How do studios generate recurring business? The game is tough because success requires playing two different hands at the same time. The first is, "If you liked that offering, we'll have more of the same." The second is, "We're willing to take the risk of going beyond what we've done before and regularly try something ground-breaking."

The second hand tempts companies to play with digital media, which they eventually will be able to do. But initially it is more important to concentrate on the quality of their basic materials.

How about recording and promoting more music that sounds different from that which was released 30 years ago (a time that was by no means a golden age in recording)? Suppose that a movie studio, seeing a competitor release a successful film, said, "Good for them, we'll find our own way to compete" instead of, "We have to base our next 20 films on the formula that worked for that other guy?" Everybody talks about generating excitement, but the most fulfilling types of excitement take time to build.

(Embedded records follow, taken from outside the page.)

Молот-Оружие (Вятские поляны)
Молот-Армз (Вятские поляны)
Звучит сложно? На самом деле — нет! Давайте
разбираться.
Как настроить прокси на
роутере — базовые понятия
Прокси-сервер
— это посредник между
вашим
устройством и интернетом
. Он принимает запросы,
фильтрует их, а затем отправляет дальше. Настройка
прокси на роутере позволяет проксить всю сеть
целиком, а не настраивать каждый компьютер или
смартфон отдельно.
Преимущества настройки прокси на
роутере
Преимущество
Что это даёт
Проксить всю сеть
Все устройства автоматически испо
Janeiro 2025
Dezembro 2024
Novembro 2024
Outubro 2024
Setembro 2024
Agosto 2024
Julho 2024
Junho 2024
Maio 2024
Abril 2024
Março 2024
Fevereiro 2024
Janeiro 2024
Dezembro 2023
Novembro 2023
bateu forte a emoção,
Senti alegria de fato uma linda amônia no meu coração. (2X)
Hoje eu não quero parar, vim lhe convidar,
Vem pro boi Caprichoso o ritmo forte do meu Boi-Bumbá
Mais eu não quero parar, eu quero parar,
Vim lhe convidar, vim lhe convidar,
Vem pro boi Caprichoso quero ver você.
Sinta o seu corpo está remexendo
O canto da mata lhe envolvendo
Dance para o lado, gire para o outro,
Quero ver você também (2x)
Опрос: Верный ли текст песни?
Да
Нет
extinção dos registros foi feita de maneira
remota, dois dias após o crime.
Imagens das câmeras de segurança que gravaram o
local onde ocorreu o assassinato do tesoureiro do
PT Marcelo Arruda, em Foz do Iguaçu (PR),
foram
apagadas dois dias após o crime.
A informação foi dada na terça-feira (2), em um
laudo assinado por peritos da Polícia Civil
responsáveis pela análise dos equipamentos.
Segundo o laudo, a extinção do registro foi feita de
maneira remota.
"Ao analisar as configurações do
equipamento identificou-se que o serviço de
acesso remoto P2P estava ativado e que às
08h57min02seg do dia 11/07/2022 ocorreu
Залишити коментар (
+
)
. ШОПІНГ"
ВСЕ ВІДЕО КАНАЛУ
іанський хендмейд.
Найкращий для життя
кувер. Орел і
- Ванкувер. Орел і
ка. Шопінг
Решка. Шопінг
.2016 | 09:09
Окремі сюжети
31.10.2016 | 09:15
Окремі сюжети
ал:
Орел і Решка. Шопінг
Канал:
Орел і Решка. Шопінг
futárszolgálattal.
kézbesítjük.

Eventually, studios may relinquish their controlling roles, in which all creative artists are reduced to puppets, and act more like services that can be chosen freely by the artists.

Enhance Old Models

Companies should learn from many of the practices they observe, instead of squelching them. Do music listeners like to select songs from many different CDs and combine them into one? Companies can offer this service through a just-in-time manufacturing system.

When you buy a CD today, you're lucky to get even lyrics. An illegal copy contains just as much information as the original. When I was young, LPs might contain posters, booklets, and even full scores of classical music. That was the ultimate in reaching out to the high end. Music studios should consider returning to this form of marketing, which offers customers a more compelling product and another reason to buy.